▶ _Directives_
1: From the audit rotation article, set down the stretch from "The PCAOB will" through "researchers and others." word for word.
2: According to the audit rotation article, why is the board prepared to consider mandatory audit firm rotation? Answer in one to three sentences.

The Public Company Accounting Oversight Board (PCAOB) is considering mandatory audit firm rotation as a way to address auditor independence concerns.

PCAOB chairman James Doty told the Securities and Exchange Commission and Financial Reporting Institute’s annual conference that PCAOB inspectors had found auditors failed to show a sufficient amount of independence from their clients.

“Considering the disturbing lack of scepticism we continue to see, and because of the fundamental importance of independence to the performance of quality audit work, the board is prepared to consider all possible methods of addressing the problem of audit quality, including whether mandatory audit firm rotation would help address the inherent conflict created because the auditor is paid by the client,” Doty said.

Doty added that he is, however, unsure whether the watchdog should ultimately adopt “term limits” but it will “take up the debate…and examine it, with rigorous analysis and the weight of evidence in support and against”.

“My only predilection is that the PCAOB deepen the analysis of how we can better insulate auditors from client pressure and shift their mindset to protecting the investing public,” Doty said.

The PCAOB will issue a paper to explore whether there are other approaches that could more systematically insulate auditors from forces that pull them away from the necessary mindset.

Doty also said the board is preparing a paper on its efforts gathering opinions on whether the current auditor’s report can better address investor needs. Recently, the PCAOB gathered opinions from a range of people experienced in using or preparing audit reports, including investors, auditors, preparers, audit committee members, researchers and others.

The paper will lay out a range of options, including more insight into procedures already included in the audit such as areas of disclosure the auditors review.

(Dataset excerpts)
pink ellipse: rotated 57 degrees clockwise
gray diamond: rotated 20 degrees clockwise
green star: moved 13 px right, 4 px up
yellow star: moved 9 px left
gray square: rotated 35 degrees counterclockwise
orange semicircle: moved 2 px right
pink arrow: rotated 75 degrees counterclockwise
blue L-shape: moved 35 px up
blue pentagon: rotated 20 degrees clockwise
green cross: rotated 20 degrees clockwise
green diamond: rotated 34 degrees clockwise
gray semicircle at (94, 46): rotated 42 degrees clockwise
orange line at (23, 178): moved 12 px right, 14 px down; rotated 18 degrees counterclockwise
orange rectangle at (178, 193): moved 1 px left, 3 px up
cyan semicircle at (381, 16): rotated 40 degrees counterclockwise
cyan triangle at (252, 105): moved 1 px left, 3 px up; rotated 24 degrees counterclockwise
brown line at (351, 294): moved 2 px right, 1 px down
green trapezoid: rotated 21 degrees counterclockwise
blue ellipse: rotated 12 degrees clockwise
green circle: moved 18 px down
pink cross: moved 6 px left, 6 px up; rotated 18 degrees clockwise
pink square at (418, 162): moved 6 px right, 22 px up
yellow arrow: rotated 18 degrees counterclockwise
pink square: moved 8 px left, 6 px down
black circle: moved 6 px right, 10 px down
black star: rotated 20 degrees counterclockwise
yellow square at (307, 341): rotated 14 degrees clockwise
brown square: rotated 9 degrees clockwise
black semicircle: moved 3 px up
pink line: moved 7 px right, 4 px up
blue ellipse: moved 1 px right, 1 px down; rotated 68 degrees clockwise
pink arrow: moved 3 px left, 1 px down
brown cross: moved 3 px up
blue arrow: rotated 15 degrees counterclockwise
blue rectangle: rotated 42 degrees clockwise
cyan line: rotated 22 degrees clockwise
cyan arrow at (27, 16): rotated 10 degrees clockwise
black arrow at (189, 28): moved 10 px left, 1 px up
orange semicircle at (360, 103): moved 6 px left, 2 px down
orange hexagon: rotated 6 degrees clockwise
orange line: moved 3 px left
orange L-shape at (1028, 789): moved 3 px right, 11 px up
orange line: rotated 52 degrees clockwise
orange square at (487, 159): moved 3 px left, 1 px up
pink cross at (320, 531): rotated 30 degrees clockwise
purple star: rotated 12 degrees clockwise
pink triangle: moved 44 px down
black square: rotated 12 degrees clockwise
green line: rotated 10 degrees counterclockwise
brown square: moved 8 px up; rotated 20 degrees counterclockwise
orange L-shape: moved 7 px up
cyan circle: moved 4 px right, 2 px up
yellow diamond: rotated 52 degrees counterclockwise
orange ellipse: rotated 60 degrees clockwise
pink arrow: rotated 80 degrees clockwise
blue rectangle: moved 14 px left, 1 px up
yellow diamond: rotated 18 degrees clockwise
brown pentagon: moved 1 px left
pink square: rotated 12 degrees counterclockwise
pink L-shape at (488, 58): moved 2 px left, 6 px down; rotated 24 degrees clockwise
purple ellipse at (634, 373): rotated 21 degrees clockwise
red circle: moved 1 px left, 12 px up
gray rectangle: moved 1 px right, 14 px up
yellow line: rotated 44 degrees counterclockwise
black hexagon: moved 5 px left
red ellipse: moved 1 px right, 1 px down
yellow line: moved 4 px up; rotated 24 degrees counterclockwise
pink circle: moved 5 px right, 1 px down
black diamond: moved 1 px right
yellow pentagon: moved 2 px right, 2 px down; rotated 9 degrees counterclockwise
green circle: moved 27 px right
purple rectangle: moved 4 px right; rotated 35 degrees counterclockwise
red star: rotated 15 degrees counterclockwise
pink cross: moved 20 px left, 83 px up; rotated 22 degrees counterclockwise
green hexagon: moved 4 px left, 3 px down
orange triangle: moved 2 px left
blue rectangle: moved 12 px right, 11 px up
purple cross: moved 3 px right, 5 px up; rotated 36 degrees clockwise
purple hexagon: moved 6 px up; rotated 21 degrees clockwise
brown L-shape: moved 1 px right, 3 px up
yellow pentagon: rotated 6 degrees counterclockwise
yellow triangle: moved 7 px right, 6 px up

▶ _Task-by-task answers_
1:
The PCAOB will issue a paper to explore whether there are other approaches that could more systematically insulate auditors from forces that pull them away from the necessary mindset.

Doty also said the board is preparing a paper on its efforts gathering opinions on whether the current auditor’s report can better address investor needs. Recently, the PCAOB gathered opinions from a range of people experienced in using or preparing audit reports, including investors, auditors, preparers, audit committee members, researchers and others.

2: The board is prepared to consider it because inspectors continue to see a disturbing lack of scepticism and because independence is fundamentally important to quality audit work. Rotation is being weighed as a way to address the inherent conflict that arises because the auditor is paid by the client.